Role of the Tpbg/5T4 GC subtype within the OB neural circuit. (A) Schematic representation of the OB neural circuit. Superficial GCs nearby the MC layer (G_IIIM) harboring Tpbg/5T4 GCs exhibits a preference for establishing connections with the lateral dendrites of external TCs (eTCs) located in the surface segment of the external plexiform layer (EPL). Conversely, GCs situated in the deep GC layer (G_II) predominantly form connections with MCs in the deep segment of the EPL. These distinct pathways of MCs and TCs facilitate the transmission of varied odor information to discrete regions of the olfactory cortex. GL, glomerular layer; EPL, external plexiform layer; MCL, mitral cell layer; GCL, granule cell layer. (B) Two categories of eTCs. Tpbg/5T4 GCs establish dendritic synapses with two types of eTCs: burst type eTCs lacking lateral dendrites that exhibit frequent spontaneous firing; non-burst type eTCs possessing lateral dendrites that do not exhibit such firing behavior. (C) Tpbg/5T4 GCs connecting to non-burst type eTCs that display reduced dendritic branching in Tpbg/5T4-knockout (KO) mice.
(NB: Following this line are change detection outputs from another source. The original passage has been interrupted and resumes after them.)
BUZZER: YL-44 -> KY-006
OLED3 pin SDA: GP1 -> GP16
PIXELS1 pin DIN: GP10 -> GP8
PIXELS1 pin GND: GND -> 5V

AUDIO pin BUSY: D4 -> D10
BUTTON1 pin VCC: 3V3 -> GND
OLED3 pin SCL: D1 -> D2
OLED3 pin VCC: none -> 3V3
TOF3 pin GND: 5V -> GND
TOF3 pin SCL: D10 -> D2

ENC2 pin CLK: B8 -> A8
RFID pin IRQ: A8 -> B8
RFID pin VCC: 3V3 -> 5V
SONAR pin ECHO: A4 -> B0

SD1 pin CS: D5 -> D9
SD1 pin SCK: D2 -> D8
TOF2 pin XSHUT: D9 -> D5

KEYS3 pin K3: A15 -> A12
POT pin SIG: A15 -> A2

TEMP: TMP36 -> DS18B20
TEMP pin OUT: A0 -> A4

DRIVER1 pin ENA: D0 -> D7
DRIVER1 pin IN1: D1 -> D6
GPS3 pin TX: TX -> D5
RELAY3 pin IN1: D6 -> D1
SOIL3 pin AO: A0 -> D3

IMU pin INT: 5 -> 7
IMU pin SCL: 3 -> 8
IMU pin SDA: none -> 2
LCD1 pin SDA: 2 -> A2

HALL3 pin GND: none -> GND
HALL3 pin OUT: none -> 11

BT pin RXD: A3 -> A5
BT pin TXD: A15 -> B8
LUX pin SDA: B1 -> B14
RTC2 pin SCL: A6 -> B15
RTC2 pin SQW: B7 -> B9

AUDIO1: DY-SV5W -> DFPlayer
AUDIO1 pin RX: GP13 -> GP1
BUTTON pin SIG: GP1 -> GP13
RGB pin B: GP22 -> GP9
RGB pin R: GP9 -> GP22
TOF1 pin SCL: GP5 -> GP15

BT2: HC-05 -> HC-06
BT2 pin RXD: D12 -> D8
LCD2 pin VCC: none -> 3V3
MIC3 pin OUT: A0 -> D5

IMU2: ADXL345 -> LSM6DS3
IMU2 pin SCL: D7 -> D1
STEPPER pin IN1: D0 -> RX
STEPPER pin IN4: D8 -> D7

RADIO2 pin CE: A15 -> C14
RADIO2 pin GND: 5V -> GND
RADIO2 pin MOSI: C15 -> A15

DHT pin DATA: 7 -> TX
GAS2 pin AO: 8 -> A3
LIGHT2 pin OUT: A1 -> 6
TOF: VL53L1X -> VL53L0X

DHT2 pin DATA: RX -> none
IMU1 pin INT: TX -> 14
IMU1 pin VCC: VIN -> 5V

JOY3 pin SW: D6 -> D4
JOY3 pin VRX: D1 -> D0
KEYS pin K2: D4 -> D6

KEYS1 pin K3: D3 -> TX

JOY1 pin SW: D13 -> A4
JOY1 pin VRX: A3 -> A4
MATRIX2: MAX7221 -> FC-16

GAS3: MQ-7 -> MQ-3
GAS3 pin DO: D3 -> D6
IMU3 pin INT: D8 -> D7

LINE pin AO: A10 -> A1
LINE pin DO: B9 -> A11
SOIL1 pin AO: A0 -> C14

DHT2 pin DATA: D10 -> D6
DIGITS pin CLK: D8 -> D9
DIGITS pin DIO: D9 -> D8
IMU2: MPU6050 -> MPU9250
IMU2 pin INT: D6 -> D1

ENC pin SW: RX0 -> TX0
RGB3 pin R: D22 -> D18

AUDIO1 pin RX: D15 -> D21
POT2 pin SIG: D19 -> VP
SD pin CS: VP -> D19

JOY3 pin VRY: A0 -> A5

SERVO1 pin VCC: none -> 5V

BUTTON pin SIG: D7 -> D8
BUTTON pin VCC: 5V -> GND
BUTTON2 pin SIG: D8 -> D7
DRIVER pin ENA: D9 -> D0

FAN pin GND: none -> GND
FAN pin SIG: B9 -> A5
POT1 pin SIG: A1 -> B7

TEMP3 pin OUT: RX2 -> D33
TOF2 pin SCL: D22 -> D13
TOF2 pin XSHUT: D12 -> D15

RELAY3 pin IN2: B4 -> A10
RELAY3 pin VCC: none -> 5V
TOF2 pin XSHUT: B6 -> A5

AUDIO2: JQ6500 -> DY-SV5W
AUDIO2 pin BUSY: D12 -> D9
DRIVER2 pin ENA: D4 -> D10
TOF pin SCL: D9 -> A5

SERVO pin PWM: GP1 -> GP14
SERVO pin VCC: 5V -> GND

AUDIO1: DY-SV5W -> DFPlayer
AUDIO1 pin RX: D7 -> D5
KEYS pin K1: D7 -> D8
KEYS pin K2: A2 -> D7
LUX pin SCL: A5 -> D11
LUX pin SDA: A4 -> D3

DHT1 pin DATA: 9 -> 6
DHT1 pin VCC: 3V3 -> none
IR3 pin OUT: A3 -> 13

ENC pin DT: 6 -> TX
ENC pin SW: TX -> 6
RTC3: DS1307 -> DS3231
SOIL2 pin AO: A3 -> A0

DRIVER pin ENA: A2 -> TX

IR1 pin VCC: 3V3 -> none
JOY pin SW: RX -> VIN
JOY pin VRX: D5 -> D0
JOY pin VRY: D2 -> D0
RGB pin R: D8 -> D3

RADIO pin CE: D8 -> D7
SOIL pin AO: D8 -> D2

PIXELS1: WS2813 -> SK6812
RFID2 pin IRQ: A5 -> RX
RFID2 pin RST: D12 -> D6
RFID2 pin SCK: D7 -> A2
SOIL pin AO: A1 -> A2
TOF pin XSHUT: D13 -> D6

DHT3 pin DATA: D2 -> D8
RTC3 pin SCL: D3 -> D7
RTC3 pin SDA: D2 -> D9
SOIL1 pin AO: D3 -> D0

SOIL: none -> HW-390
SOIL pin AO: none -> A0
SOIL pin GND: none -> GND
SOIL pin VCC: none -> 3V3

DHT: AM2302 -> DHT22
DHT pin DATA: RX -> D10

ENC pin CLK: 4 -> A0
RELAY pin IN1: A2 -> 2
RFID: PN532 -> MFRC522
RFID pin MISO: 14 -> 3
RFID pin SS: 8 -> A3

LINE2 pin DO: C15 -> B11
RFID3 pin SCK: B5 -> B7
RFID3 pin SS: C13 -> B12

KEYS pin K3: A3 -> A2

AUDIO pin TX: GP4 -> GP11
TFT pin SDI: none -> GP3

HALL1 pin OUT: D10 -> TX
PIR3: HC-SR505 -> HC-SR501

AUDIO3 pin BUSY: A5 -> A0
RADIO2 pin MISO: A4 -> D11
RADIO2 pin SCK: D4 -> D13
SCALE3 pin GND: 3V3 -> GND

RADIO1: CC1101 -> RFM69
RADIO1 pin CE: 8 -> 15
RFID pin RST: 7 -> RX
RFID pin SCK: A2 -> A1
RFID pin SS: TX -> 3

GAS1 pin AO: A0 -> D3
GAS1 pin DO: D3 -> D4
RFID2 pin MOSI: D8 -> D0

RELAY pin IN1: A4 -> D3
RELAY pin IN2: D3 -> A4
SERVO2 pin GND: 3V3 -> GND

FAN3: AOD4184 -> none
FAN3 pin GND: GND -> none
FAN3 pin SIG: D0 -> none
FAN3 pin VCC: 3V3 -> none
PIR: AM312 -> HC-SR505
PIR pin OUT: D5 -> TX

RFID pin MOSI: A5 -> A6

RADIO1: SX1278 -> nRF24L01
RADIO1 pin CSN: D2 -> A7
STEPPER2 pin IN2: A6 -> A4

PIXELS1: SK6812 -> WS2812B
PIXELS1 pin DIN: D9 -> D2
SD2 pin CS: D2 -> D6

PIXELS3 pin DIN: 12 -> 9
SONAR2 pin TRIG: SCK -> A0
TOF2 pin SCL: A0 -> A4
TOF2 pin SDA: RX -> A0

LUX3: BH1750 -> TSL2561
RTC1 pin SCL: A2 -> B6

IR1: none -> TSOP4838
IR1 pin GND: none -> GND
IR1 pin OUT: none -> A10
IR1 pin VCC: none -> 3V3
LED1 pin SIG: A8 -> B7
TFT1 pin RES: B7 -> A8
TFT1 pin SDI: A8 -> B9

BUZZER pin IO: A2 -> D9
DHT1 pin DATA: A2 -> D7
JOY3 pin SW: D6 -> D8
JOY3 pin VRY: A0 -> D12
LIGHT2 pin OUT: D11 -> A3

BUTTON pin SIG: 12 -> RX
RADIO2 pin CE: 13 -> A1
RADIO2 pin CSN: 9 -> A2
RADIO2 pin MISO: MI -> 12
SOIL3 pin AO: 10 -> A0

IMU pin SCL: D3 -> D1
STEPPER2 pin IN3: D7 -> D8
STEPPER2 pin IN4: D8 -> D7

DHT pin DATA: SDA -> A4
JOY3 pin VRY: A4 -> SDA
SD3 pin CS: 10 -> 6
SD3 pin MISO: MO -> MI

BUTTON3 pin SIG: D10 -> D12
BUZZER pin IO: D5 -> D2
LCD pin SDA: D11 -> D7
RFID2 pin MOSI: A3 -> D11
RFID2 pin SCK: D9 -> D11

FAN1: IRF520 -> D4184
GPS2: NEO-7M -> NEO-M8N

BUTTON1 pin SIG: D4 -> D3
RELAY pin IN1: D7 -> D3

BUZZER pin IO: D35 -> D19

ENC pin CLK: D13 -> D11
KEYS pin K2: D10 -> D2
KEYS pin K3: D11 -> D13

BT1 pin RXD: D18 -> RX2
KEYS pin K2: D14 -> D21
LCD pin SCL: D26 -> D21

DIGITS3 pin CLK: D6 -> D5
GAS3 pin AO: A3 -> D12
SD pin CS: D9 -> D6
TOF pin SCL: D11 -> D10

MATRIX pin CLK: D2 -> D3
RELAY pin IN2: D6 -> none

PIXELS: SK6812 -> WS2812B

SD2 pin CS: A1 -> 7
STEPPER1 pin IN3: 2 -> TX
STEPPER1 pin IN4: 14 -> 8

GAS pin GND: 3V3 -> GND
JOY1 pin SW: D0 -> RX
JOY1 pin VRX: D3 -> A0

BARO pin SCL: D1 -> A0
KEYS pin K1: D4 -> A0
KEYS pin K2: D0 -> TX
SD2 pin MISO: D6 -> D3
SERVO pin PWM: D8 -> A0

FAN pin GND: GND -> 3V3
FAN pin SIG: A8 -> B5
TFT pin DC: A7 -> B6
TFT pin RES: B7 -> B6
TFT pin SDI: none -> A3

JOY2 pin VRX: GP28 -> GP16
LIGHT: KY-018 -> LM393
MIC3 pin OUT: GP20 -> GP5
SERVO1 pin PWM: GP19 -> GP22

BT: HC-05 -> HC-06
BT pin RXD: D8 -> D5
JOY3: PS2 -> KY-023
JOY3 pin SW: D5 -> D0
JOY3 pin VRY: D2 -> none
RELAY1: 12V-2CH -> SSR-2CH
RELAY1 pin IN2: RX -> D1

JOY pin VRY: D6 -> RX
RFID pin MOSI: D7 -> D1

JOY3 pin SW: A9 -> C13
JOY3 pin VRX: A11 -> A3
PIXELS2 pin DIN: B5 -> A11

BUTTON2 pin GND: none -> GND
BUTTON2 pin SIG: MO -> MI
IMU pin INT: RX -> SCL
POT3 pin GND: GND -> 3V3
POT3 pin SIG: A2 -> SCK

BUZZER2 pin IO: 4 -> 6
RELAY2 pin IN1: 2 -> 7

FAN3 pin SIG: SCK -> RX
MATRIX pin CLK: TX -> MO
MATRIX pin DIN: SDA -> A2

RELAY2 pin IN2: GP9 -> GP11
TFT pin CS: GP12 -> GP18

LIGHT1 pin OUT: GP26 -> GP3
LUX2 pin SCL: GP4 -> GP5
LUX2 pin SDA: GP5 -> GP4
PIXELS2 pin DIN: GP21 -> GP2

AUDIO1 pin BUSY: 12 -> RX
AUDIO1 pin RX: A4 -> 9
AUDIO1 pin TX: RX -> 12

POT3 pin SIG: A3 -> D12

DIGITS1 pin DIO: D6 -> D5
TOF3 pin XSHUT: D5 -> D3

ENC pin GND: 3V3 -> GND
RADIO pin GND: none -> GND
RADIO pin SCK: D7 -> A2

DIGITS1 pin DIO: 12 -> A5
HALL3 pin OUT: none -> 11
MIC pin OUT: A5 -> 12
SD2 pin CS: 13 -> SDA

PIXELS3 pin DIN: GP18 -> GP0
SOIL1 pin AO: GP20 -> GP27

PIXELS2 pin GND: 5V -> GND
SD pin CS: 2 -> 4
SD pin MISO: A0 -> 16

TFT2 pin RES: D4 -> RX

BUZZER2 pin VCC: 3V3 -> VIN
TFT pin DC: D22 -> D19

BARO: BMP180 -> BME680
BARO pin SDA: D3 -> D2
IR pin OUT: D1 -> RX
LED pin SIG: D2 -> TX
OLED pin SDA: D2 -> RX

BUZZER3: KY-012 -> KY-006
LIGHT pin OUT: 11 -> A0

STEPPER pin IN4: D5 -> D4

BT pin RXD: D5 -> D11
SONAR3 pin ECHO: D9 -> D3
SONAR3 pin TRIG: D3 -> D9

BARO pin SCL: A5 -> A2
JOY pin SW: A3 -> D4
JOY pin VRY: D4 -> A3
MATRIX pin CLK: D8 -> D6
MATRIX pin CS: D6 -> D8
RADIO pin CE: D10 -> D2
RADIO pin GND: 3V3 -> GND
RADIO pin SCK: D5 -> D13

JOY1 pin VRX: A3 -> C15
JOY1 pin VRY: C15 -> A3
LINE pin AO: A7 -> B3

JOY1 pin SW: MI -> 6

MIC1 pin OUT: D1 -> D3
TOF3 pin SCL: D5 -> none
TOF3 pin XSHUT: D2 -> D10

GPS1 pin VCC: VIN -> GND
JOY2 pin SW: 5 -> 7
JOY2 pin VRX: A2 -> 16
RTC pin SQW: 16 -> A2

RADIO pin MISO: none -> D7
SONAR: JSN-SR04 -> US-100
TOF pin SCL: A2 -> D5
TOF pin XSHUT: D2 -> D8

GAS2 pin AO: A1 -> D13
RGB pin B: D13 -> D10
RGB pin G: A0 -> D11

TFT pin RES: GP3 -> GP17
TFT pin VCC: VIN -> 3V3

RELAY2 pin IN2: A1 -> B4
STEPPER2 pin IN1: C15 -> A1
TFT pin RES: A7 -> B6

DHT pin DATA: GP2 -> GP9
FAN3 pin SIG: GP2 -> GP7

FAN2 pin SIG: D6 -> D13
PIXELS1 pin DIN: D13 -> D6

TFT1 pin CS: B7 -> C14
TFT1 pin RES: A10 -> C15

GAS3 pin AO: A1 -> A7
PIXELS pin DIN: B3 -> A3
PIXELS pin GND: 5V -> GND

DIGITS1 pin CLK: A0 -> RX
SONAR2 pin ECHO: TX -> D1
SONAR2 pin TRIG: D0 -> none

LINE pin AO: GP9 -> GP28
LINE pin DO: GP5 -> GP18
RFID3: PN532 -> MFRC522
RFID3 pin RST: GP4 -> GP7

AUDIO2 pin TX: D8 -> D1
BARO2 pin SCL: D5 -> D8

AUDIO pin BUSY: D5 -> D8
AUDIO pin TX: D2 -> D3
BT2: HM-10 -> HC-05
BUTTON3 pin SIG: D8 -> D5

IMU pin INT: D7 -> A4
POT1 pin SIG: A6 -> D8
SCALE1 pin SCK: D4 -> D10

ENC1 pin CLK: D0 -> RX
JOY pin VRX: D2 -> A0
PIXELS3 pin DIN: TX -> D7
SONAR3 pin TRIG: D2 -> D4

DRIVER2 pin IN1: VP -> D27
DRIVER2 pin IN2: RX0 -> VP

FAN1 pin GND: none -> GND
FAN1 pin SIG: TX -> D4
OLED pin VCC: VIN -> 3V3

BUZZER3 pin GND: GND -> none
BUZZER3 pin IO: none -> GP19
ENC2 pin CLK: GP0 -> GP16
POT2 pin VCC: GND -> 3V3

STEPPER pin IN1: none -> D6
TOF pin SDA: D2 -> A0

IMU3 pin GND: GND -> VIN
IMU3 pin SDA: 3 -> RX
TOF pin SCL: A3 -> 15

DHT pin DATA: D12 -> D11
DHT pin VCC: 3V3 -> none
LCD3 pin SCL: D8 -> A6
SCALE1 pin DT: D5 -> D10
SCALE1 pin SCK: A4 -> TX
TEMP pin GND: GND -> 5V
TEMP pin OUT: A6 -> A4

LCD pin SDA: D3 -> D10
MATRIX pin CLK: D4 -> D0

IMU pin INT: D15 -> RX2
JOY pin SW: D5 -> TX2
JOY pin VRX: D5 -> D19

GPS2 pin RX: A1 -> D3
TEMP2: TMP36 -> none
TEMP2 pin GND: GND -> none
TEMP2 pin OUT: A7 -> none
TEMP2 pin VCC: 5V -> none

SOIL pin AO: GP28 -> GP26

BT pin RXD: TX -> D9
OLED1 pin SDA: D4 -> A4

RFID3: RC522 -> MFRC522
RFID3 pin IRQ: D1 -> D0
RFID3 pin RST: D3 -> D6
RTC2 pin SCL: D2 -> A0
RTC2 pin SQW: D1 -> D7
Notably, GABAergic inputs to non-burst type eTCs are significantly diminished in Tpbg/5T4 KO mice, whereas inputs to burst type eTCs remain unaffected. Consequently, olfactory functions such as odor detection and discrimination are impaired in Tpbg/5T4 KO mice. (D) Integration of Tpbg/5T4 GCs produced at embryonic and adult stages. Bromodeoxyuridine labeling reveals that embryonic-born Tpbg/5T4 GCs are predominantly integrated in the OB (depicted in blue), with minimal integration observed in adult-born Tpbg/5T4 GCs (depicted in green) (Takahashi et al., 2016).